Data section:
________________

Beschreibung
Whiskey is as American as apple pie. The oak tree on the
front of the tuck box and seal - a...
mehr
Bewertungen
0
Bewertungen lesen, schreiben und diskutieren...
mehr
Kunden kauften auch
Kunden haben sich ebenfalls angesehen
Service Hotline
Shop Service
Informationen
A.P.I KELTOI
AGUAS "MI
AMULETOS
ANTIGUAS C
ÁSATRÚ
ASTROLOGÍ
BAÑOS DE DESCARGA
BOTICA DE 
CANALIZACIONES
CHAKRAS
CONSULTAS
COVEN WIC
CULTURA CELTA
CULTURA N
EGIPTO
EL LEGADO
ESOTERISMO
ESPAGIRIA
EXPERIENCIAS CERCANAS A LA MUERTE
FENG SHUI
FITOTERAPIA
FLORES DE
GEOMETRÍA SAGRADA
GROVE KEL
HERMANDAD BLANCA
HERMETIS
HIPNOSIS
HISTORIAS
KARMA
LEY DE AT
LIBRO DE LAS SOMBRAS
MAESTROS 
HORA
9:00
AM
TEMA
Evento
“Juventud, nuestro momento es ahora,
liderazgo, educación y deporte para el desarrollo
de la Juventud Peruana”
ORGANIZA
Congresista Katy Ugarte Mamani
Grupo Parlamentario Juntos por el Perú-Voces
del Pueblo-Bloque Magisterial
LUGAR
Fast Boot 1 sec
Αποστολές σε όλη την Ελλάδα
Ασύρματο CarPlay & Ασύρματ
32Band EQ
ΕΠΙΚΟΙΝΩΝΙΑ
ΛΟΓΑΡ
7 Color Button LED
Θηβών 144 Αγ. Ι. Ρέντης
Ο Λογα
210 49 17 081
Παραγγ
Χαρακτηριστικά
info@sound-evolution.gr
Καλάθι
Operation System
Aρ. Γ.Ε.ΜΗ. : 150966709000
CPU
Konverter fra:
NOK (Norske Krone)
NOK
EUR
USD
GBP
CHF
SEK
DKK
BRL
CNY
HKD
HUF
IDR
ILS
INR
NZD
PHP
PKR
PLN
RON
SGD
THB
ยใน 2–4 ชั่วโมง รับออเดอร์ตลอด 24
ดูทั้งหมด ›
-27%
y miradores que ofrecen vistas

________________

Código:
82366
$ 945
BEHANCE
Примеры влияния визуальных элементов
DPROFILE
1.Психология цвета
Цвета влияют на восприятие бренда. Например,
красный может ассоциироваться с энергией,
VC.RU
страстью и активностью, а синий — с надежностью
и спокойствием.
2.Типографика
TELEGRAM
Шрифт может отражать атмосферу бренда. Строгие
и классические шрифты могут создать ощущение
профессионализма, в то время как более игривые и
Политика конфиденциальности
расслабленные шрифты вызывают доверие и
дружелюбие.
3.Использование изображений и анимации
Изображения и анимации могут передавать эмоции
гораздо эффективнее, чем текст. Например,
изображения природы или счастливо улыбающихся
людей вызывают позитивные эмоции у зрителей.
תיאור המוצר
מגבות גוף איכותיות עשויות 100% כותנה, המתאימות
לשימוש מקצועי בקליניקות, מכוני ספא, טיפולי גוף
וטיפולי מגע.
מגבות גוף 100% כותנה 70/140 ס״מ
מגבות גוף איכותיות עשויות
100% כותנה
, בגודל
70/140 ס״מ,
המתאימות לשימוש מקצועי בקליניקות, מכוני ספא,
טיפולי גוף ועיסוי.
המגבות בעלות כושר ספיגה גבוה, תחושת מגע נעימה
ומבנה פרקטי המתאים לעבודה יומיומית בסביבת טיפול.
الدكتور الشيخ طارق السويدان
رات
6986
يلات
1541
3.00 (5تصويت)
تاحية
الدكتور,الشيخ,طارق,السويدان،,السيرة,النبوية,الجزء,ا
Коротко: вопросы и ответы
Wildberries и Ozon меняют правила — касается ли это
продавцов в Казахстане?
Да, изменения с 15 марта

________________

Task item: In the first block of entries above, copy out the lines from the one containing "Beschreibung" through the one containing "Service Hotline", inclusive, reproducing each line unchanged.

Result of the exercise:
Beschreibung
Whiskey is as American as apple pie. The oak tree on the
front of the tuck box and seal - a...
mehr
Bewertungen
0
Bewertungen lesen, schreiben und diskutieren...
mehr
Kunden kauften auch
Kunden haben sich ebenfalls angesehen
Service Hotline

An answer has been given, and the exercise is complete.